Une coopération étroite entre ces institutions simplement pour harmoniser

l'effort civil et militaire en Afghanistan est inévitable.

Mais c'est plus facile à dire qu'à faire.

Et il ne faut pas se limiter à un renforcement de la coopération avec d'autres organisations.

Des pays non 'OTAN peuvent aussi être des partenaires importants.

Aujourd'hui l'OTAN est une institution mondiale

sans pour autant être le gendarme du monde.

Le rôle mondial de l'OTAN ne signifie pas que sa composition soit mondiale.

Les intérêts sont mondiaux, et l'horizon doit donc être mondial.

C'est la raison pour laquelle l'OTAN a besoin de partenaires.

L'appel à de nouveaux partenariats n'est pas une nouveauté.

Il n'y a pas beaucoup de force dans un seul doigt.

Mais lorsque les cinq doigts d'une main forment un poing,

vous disposez d'un instrument de défense considérable.

Et nous sommes aussi tous prêts, lorsque les circonstances changent,

à ouvrir ce poing pour tendre la main de l'amitié.

Mais les partenariats destinés à faire face aux problèmes mondiaux

peuvent aussi conduire à une modification des grandes relations.

Après un travail très difficile,

les Russes devraient et pourraient être candidats à l'adhésion à l'OTAN,

qui ne porterait alors plus le nom d'Organisation du Traité de l'Atlantique Nord;

mais d'Organisation de sécurité Atlantique Pacifique, ou un autre nom.

Mais nous devrions viser cela compte tenu de toutes les difficultés, de tous les dangers

et de toutes les catastrophes qui se profilent

au Moyen-Orient, en Afghanistan, en Iran, en Corée du Nord, etc.

Sur tous ces dossiers, il faut travailler ensemble, avec des nuances,

en veillant chacun à ses petits avantages, mais fondamentalement travailler ensemble.

Je pense que sans partenariats

certains des problèmes ne pourront tout simplement pas être résolus.

Les partenariats se sont avérés cruciaux en Afghanistan.

L'OTAN va devoir se développer pour faire face à des défis plus grands dans l'avenir.

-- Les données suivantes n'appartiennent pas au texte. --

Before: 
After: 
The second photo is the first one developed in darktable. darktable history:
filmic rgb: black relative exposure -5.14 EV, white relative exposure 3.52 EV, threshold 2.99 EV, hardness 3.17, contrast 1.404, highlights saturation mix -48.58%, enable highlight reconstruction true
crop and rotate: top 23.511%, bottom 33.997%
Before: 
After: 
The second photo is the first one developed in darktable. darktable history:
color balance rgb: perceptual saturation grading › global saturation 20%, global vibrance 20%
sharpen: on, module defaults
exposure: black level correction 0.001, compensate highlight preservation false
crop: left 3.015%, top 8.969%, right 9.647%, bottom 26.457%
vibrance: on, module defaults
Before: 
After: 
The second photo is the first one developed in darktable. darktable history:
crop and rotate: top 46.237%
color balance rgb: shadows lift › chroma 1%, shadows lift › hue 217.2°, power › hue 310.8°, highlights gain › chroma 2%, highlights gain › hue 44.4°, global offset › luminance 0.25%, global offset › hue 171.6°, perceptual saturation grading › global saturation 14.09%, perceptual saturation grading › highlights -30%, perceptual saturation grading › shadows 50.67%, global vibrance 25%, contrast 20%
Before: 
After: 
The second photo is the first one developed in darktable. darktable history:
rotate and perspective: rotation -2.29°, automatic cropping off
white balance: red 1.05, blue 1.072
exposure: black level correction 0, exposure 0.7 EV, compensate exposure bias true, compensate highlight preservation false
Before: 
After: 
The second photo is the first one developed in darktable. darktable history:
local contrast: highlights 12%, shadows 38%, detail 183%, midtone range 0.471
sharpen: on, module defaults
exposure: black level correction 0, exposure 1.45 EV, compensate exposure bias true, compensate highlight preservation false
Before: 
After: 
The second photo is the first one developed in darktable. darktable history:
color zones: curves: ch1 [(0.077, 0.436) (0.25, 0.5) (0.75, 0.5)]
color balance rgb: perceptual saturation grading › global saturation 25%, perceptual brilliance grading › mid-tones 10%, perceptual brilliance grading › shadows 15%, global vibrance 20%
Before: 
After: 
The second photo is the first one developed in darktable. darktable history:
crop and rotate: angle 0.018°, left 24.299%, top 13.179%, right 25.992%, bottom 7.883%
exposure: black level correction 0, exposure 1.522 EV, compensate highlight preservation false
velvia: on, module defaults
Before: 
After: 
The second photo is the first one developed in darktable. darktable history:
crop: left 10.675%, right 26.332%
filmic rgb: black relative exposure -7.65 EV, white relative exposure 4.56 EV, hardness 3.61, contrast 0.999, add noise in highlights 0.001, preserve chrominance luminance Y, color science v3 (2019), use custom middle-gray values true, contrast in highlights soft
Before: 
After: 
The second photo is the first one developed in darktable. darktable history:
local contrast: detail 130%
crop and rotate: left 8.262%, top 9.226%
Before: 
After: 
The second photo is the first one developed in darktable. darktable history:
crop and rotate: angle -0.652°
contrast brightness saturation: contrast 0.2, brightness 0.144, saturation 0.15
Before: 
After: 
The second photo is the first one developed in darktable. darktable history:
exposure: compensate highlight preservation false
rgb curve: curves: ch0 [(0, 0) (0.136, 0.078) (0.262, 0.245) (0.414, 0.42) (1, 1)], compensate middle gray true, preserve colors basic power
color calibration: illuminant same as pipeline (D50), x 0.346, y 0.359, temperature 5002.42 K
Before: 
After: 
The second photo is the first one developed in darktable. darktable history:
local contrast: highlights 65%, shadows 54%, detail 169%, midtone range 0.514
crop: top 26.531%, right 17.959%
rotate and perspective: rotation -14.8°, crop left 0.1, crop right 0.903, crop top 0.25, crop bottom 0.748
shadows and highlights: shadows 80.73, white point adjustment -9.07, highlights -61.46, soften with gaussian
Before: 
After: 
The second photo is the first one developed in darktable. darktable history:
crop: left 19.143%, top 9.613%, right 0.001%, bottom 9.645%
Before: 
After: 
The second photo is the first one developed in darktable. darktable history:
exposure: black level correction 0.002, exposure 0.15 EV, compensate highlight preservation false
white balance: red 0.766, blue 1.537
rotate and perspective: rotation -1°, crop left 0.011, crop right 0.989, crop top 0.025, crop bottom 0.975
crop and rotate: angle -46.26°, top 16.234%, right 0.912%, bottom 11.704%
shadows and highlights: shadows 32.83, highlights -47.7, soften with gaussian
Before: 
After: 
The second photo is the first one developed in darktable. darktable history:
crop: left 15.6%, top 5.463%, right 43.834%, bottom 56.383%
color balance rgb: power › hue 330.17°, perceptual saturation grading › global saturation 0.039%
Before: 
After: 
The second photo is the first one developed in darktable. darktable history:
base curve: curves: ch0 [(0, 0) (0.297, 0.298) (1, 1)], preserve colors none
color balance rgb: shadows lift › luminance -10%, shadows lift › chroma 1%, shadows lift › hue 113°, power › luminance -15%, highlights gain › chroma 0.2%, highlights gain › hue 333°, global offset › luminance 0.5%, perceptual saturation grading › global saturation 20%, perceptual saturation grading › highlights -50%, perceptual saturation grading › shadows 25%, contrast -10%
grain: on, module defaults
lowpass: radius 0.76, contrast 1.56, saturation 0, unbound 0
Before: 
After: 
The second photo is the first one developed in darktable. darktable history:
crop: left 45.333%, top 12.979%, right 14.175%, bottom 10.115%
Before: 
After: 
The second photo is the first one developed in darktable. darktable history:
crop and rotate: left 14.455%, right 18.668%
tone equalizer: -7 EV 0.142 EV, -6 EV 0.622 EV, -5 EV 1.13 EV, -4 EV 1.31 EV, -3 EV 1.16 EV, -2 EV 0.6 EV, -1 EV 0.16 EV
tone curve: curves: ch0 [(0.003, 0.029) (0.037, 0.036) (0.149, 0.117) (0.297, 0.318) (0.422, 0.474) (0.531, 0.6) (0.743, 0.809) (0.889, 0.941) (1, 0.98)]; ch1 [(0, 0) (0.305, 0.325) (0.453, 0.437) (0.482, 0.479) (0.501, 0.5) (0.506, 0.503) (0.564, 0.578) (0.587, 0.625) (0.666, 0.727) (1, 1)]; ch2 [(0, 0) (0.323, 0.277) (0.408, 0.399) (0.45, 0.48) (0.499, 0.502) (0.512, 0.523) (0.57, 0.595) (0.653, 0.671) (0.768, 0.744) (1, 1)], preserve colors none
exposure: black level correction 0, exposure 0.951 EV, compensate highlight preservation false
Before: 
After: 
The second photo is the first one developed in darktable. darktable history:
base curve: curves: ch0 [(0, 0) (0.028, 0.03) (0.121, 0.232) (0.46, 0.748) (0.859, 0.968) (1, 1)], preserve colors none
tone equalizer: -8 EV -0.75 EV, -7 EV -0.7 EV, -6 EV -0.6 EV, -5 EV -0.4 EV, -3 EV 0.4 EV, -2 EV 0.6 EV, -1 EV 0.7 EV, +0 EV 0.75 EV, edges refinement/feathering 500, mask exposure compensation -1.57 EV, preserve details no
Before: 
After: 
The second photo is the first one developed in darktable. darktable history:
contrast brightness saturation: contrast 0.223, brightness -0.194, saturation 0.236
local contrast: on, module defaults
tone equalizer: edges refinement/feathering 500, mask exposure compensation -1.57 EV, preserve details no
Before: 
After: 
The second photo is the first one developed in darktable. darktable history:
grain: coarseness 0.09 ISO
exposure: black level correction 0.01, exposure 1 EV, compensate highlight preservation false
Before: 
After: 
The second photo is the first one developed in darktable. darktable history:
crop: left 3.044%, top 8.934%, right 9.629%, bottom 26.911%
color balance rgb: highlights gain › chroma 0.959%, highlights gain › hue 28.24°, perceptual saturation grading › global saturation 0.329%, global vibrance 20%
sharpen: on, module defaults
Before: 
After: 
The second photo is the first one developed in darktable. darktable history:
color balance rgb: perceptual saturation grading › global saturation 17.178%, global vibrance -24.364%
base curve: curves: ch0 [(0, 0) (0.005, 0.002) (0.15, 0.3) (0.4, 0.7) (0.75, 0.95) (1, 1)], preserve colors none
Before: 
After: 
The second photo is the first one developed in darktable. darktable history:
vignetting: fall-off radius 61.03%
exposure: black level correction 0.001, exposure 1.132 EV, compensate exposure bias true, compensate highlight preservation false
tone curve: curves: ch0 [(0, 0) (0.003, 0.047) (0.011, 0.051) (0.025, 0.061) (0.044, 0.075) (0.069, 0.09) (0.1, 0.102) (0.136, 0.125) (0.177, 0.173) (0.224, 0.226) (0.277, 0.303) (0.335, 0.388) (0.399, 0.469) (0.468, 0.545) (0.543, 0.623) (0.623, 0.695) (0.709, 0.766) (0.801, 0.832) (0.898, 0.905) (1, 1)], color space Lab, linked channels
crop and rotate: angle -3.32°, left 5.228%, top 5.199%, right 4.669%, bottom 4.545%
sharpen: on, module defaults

L'OTAN a un très grand nombre de partenaires mondiaux;

des pays comme l'Australie ou la Nouvelle-Zélande, qui ont la même optique

politique et qui combattent côte à côte en Afghanistan.

Donc l'OTAN aura besoin d'un tel réseau de partenaires et le

développe d'ailleurs avec beaucoup d'efficacité.

Une bonne coopération avec différentes entités

et une bonne coopération avec des pays non OTAN,

je pense que c'est une évidence dans le monde de demain;

c'est un aspect qui revêt une importance plus grande encore qu'il y a vingt ans.

L'une des manières dont nous allons pouvoir maximiser notre impact

sur les affaires internationales c'est la coopération avec d'autres organisations,

qu'elles soient régionales comme l'UE ou l'Union africaine,

ou mondiales comme l'ONU; tel est l'avenir de cette alliance.